Netを含めた膨大なテキストを機械学習データとして学習した結果としての言語モデルが、GPT~GPT2~GPT3へと進化してきました。
その言語モデルを使い、オリジナルのテキストを、対話的に出力するサービスが、ChatGPTに結実したということです。

しかし、ChatGPTが生成するオリジナルテキストの内容が、正しいという保証はありません。
テキストは、人が書いたものと区別ができないくらいに自然な文章ですが、その内容は正しいかどうかわかりません。

さて、このような文章は、本当に使えるものでしょうか?

検索エンジンにChatGPTが使われるという流れ…

「今後、ChatGPTを検索エンジンに利用して、Google検索にとってかわる時代がやってくる」という話題がNetに流れたりしています。
Microsoftは、「BingにChatGPTを使う」とか表明しているみたいです。
本当に、検索エンジンになるのでしょうか?
そもそも、検索エンジンは、リアルなサイトへのIndexで、リアルなサイトの情報が正しいかどうかではなく、そのサイトに情報が掲載されているという事実だけが存在します。
一方、ChatGPTは、リアルな情報を学習した結果、言語モデルが問合せに、オリジナル・テキストを返すというもので、オリジナル・テキストは、真実の場合もあれば、妄想の場合もあるということです。
この違いは、現在の検索エンジンで表示されるリアルページが、嘘の内容を表示している可能性があるという点で、ChatGPTが妄想のオリジナル・テキストを返すことと、結果において情報そのものが信頼できる保証がないことに違いはないという点で、同質のものかもしれません。

人が真実だと思える根拠とは…

人が情報に接するとき、その情報を信じられるかどうかは、その情報の出典によるところが大きいと思います。
出典の信用力こそが重要で、検索エンジンでTopに表示されても、そのサイトが、怪しいサイトなら、多分信用しないでしょう。
情報が、公的機関や新聞社とか、ネームバリューのある組織の情報なら、多分信用するでしょう。
ChatGPTが生み出す、オリジナル・テキストに、「出典:ChatGPT」と記載されれば、信用することを躊躇するかもしれません。
しかし、ChatGPTが生み出した、オリジナル・テキストに、「出典:ChatGPT from XXXXX」とう形で、XXXXXにGPTがそういうテキストを生み出すために影響を与えた情報を、属性として提供できれば、その信用力は大幅に高まると思います。

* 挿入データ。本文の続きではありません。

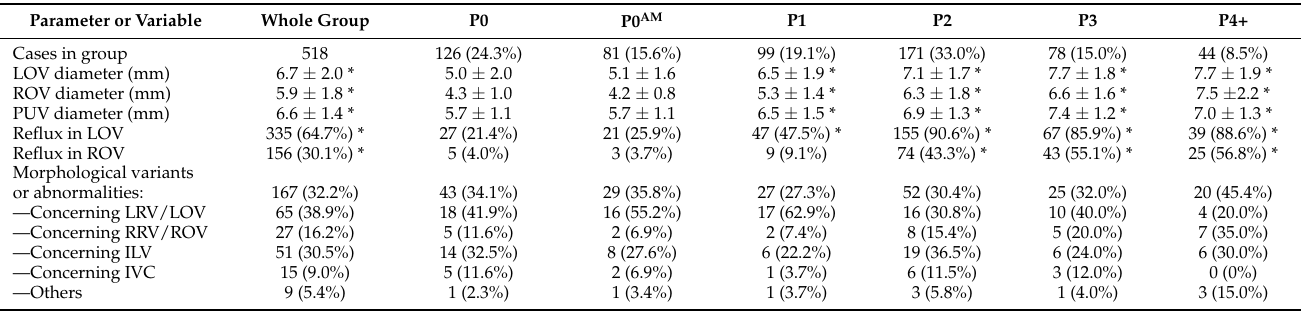
Table 2. Association of selected morphological parameters of abdominal/pelvic veins with the number of pregnancies (P). Parameter or Variable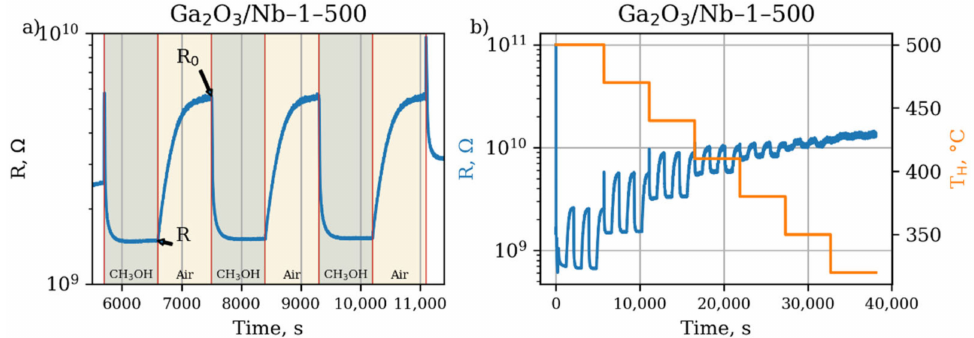
Figure 7. Dependence of Ga 2 O 3 /Nb-1-500 sensor material resistance on experiment time during the process of response measurement towards 20 ppm of methanol in dry air at ( a ) fixed working temperature 470 ◦ C ( b ) different sensor working temperatures. Designations “R” and “R 0 ” on the Figure 7a indicate the resistance of sensitive layer in the presence of methanol 20 ppm and in the flow of clean air, respectively, which are used to calculate sensor response according to Equation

言語モデルのオリジナル・テキストの氾濫がもたらす課題…

言語モデルが生み出すオリジナル・テキストは、人が書いた文章と区別ができなくなり、Netに情報が氾濫すると、何が起こるのでしょうか。
情報の出典が分からないまま、言語モデルにより生成された情報がネットに氾濫すると、その情報をさらに学習し、それが再帰的に繰返し、大量の信頼性のない情報であふれると、人類の未来を思わぬ方向へ変えてしまうかもしれません。
機械学習で学習する膨大な情報は、全て学習する時点より、過去に作成された情報です。
つまり、機械学習は、過去からしか学べないということです。
その過去の情報が、信用のない情報で、例えば、嘘の情報が増えると、その嘘は真実だと判断してしまう可能性を持っているということです。

その昔、タイムマシンの物語の多くは、過去に行って、過去を変えると未来が変わるといったストーリーがあります。
しかし、現在は、AIが生成する情報が、実は情報の過去を変えてしまうことと、同じことのように思います。

何が必要なのか…

ChatGPTが生まれて、さて、私たちは何を考えなければならないのでしょうか?
とても難しい課題だと思います。
私は、AIが生成した情報には、その出典を示す情報を義務付ける必要があると考えています。
その出典情報と合わせて、ブロックチェーン技術などを使い、非中央集権的で改竄を判断できる仕組みを作り上げることが重要だと思います。
おそらく、既にこのような問題への取組をされていることと思いますが、最近、気になったことを書き留めておきたいと思います。